The latest controversy may prove to be a turning point.

Volodymyr Zelensky signed a decree awarding an elite special operations unit the official title “Heroes of the UPA”.  For many Poles, the issue is not abstract history. The UPA was responsible for the Volhynia massacres during World War II, in which tens of thousands of Polish civilians, mostly women and children, were brutally murdered.

What makes the current backlash particularly significant is who is now participating in it.

Polish President Karol Nawrocki has announced that he wants to revoke the Order of the White Eagle awarded to Zelensky by former President Andrzej Duda in 2023. This is Poland’s highest state distinction.

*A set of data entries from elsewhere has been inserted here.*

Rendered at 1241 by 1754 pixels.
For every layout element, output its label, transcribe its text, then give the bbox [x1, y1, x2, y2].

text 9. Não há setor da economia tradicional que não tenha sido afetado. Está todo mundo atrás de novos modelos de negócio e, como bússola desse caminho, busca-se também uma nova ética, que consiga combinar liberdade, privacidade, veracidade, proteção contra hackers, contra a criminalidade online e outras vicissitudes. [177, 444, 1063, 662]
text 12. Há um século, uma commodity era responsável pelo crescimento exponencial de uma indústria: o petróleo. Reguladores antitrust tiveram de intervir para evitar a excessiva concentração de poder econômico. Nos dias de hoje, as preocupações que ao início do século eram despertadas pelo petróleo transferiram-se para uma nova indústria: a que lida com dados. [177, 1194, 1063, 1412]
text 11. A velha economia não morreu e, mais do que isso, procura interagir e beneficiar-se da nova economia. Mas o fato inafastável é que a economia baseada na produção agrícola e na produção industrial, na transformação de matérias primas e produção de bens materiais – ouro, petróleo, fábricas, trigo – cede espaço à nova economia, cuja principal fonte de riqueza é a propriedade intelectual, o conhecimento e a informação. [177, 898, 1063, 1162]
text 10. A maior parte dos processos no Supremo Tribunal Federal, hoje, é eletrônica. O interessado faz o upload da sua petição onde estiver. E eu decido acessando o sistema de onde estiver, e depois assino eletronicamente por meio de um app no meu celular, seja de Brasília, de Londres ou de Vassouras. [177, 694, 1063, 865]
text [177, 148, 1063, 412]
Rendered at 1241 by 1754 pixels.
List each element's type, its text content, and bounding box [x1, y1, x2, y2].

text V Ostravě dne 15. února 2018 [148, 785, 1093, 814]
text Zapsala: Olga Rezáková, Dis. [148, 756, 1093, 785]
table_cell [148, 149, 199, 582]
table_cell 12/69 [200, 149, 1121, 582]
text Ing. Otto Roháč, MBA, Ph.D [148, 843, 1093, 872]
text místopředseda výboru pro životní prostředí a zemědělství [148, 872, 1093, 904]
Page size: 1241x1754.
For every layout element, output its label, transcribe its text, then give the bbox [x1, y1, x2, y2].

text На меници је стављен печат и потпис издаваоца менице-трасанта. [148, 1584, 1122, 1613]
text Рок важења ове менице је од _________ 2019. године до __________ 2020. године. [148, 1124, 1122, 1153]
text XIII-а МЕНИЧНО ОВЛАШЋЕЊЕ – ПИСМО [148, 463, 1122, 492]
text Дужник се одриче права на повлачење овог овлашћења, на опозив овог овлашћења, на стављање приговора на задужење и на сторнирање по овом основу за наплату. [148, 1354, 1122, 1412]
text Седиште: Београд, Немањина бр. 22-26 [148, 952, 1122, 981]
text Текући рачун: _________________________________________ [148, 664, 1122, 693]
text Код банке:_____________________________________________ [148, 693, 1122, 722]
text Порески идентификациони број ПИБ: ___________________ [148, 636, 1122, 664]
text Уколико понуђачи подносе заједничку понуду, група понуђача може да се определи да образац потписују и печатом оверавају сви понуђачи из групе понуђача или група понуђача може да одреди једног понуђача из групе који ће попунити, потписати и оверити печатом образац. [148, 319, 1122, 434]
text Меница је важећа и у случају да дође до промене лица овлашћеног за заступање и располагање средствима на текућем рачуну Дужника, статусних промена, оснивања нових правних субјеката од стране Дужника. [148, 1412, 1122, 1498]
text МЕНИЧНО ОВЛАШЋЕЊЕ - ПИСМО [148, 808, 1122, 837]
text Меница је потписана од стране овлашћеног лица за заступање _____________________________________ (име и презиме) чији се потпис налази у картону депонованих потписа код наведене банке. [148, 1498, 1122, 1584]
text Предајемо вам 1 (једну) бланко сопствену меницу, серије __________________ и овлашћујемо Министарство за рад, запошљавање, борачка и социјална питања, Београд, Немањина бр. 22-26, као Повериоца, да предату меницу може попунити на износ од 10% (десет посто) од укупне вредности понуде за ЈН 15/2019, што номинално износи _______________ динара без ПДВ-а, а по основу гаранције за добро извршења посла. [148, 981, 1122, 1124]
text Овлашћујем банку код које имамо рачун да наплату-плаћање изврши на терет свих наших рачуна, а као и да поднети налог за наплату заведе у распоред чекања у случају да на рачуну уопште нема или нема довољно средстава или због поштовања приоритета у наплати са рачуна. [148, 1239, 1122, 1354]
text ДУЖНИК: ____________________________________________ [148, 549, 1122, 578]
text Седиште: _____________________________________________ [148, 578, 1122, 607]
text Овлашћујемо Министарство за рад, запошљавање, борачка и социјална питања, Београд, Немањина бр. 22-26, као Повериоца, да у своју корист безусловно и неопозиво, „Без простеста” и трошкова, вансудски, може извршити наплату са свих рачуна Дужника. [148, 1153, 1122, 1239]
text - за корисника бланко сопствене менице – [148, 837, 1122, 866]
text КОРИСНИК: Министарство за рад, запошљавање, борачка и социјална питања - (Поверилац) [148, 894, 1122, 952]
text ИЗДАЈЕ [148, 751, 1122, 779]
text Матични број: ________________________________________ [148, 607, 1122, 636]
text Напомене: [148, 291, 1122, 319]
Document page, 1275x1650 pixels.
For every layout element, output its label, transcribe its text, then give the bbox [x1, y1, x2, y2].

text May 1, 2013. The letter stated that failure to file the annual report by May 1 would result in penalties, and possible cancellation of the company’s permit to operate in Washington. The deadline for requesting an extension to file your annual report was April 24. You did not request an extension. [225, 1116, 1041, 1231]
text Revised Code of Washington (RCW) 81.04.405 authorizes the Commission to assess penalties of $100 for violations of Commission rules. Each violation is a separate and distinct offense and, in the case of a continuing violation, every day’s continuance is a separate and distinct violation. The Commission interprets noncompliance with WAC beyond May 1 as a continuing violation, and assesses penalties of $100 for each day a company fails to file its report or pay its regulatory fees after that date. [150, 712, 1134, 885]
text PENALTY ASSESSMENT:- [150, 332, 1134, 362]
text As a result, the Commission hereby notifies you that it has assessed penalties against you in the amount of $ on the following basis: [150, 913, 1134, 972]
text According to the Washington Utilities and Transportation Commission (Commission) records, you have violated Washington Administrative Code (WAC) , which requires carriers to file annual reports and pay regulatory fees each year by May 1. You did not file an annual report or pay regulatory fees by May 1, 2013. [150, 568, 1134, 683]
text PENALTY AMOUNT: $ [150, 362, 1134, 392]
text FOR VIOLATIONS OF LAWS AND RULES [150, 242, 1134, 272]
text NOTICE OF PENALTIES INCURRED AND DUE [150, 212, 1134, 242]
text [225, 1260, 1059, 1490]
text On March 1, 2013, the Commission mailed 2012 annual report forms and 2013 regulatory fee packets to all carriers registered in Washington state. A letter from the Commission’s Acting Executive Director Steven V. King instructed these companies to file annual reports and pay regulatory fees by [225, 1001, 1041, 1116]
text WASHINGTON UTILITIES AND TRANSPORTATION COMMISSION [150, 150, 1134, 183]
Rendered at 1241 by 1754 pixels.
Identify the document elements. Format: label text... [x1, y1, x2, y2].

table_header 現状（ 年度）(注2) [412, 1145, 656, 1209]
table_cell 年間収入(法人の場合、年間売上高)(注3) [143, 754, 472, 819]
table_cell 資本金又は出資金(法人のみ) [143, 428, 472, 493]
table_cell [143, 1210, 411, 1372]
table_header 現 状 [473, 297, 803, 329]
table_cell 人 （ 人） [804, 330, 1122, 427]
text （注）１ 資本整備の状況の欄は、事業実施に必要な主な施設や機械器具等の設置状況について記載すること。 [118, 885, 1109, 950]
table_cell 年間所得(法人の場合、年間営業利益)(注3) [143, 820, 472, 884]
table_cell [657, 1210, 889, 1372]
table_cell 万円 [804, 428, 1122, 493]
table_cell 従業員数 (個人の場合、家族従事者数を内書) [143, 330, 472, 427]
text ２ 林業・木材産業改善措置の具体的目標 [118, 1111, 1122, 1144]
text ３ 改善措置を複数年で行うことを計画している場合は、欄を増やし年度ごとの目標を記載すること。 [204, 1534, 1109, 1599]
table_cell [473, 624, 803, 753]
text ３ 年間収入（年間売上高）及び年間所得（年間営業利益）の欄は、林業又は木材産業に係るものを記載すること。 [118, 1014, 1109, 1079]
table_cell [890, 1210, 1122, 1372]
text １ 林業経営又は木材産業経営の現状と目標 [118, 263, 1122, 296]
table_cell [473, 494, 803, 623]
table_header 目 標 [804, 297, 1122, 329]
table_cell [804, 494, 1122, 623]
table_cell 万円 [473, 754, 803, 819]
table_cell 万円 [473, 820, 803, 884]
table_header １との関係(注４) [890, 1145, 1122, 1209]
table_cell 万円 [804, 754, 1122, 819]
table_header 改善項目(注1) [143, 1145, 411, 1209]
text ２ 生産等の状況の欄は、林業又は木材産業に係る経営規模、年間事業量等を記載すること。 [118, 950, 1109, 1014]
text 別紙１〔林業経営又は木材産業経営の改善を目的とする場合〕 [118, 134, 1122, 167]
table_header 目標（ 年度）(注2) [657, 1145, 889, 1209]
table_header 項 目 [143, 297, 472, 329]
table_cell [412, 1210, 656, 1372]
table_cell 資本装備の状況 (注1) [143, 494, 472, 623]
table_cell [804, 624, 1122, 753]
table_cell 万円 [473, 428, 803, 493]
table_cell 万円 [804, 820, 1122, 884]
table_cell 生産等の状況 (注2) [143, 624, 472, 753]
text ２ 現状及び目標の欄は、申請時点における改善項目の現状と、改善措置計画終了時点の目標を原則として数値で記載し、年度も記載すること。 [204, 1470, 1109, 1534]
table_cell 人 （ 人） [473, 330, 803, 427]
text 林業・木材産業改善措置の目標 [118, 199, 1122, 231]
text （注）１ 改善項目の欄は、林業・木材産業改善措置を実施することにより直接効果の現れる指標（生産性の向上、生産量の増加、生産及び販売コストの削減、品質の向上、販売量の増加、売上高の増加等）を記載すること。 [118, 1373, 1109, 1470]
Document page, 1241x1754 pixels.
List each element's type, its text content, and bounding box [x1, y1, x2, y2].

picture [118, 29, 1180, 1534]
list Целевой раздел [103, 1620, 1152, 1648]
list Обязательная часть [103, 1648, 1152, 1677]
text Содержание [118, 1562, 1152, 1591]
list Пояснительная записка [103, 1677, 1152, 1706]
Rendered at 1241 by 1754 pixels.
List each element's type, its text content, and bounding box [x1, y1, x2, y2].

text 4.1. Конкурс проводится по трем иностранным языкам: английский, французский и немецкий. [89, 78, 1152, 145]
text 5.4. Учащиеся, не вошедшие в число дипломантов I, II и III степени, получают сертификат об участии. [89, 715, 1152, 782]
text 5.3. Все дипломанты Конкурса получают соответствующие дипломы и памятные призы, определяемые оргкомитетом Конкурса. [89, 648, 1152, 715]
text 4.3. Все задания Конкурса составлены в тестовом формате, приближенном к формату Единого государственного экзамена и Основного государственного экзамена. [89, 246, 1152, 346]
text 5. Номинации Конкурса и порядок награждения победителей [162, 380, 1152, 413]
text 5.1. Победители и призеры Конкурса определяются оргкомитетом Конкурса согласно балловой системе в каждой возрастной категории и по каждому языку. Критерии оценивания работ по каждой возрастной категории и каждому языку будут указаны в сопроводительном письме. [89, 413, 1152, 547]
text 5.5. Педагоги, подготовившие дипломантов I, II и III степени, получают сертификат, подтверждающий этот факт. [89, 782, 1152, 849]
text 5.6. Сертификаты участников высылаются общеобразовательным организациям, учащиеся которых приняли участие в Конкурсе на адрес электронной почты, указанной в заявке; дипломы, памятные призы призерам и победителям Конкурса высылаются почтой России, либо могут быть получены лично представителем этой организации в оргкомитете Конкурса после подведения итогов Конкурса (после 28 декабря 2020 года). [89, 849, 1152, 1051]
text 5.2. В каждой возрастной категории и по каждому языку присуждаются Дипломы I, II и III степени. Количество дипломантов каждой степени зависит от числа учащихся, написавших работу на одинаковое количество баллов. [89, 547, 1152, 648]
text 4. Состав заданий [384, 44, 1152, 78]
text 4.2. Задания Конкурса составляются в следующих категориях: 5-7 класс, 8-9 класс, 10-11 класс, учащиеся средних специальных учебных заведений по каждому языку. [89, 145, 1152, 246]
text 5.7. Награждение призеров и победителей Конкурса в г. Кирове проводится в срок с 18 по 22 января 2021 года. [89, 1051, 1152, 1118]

The move would have been politically unimaginable just two years ago.

Even more symbolically, former Polish president and Solidarity icon Lech Wałęsa publicly declared that he was removing the Ukrainian flag pin he had worn for years in support of Ukraine. In a widely discussed statement, Wałęsa argued that honouring figures associated with the UPA was an insult to Poles murdered during the war.

This matters because Wałęsa is not a nationalist firebrand. He is one of the most recognisable symbols of Poland’s pro-European and anti-communist political tradition. If even figures like him begin publicly distancing themselves from Zelensky’s historical policies, then something deeper is shifting inside Polish public opinion.

The problem for Kiev is that these controversies no longer appear accidental or isolated.

For years, Polish officials largely avoided pressing the issue too hard for fear of damaging strategic relations with Ukraine during wartime. But many Poles increasingly feel that this restraint has not been reciprocated. Instead, Ukrainian state institutions and parts of the political class continue promoting historical narratives that remain profoundly inflammatory to Poland.

This creates a serious long-term risk for the Polish-Ukrainian relationship.

Poland can support Ukrainian sovereignty and maintain close strategic cooperation with Kiev while simultaneously rejecting the rehabilitation of movements linked to ethnic massacres and wartime collaborationism. These positions are not contradictory. In fact, insisting otherwise may itself become politically unsustainable.

There are already signs of this tension emerging across the Polish political landscape. Nawrocki had previously supported stronger measures against the public display of OUN-UPA symbolism, though parts of those efforts reportedly softened after concerns about diplomatic retaliation from Kiev. Ironically, that episode only reinforced the perception among many Poles that Ukraine expects unconditional political loyalty while treating historical sensitivities as negotiable.

The broader issue is not simply historical memory. It is political asymmetry.

For years, Poland acted as one of Ukraine’s closest advocates inside NATO and the European Union. Yet many Poles increasingly feel that Kiev interprets this support less as a partnership and more as something automatically owed regardless of its own actions.

That perception is beginning to erode the emotional foundation of Polish solidarity with Ukraine.

None of this means that Poland is about fundamentally to abandon support for Ukraine. Sympathy for ordinary Ukrainians remains substantial, and much of the Polish political establishment continues to view stability on its eastern border as a core strategic interest.

But the political atmosphere is changing.

What once existed as a near-total taboo around criticism of Ukrainian historical policy is rapidly disappearing. And once that taboo breaks, it becomes much harder to rebuild.

The real significance of the current controversy is therefore not the symbolism itself, but what it reveals: Support for Ukraine in Poland is becoming increasingly conditional, increasingly transactional, and increasingly shaped by unresolved historical memory.

Kiev may discover too late that even among its closest partners, there are limits to how far historical revisionism can go before political goodwill begins to fracture.